By the way, didn't I just contradict myself? I said at the top of this post we demand evidence before we believe. Aren't Bible contradictions evidence against the Bible (and therefore God)? And didn't I just say we assume them away? And doesn't that mean we reinterpret the Bible to paper over contradictions? Which we then claim somehow proves God?

If we're not careful, then yes. If we really want to, we can explain almost anything away. There's a whole blog out there devoted to the ways we fool ourselves.

On the other hand, apparent contradictions are a fact of life in general. If I tell a story twice, details will probably differ. Some overly-literal people will ask me which time I was lying. (No, really, that's happened to me. I've come to the conclusion that the wisest course is just to avoid people like that once they've outed themselves.)
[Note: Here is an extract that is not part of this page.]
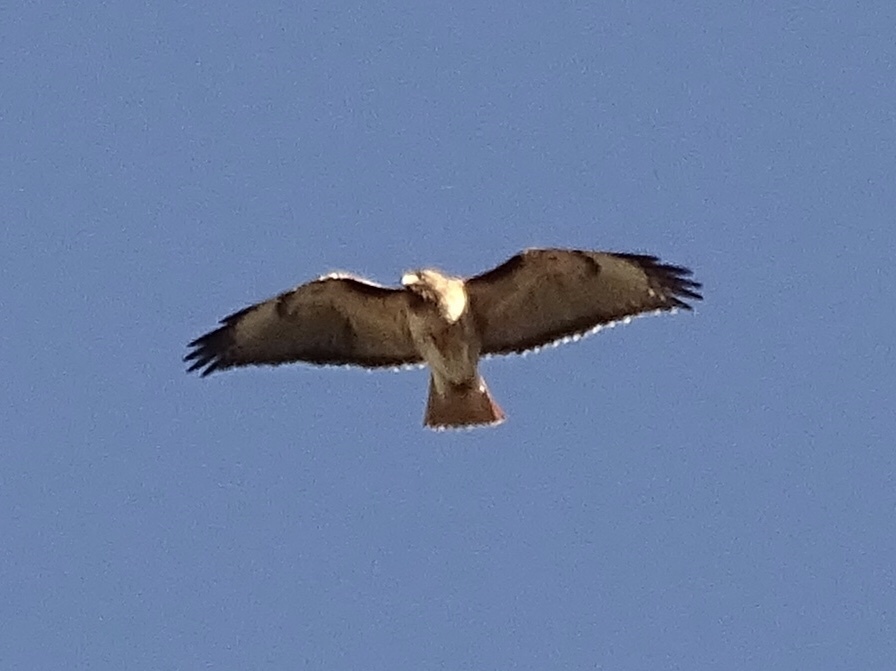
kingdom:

This is standard stuff for historians (as I understand it; I'm not one). When we read copies of copies, of translations of translations, of stories that may be preceded by long oral traditions, how do we sift fact from fiction, or truth from error? There are ways, but it's not easy.

It's also standard stuff for ethicists (as I understand it; I'm not one). Isn't it a contradiction for "pro-lifers" to be pro-death-penalty? Yes, if you oppose all killing (including the unborn). No, if you believe that certain crimes forfeit the right to life. Isn't it a contradiction for a pacifist to eat meat? Yes, if you oppose any violence against any creature. No, if you distinguish humans from animals. Isn't it a contradiction to say, "Thou shalt not kill," and then command people to go to war? Yes, it certainly sounds like it. But no, if you read it as, "Thou shalt not murder," and you believe warfare isn't murder.

So there's no way around "comparing scripture with scripture," and it's a delicate business to resolve seeming contradictions while remaining open to the possibility that there are genuine contradictions there. I think closing our eyes to this possibility is a common way to lapse into fundamentalism.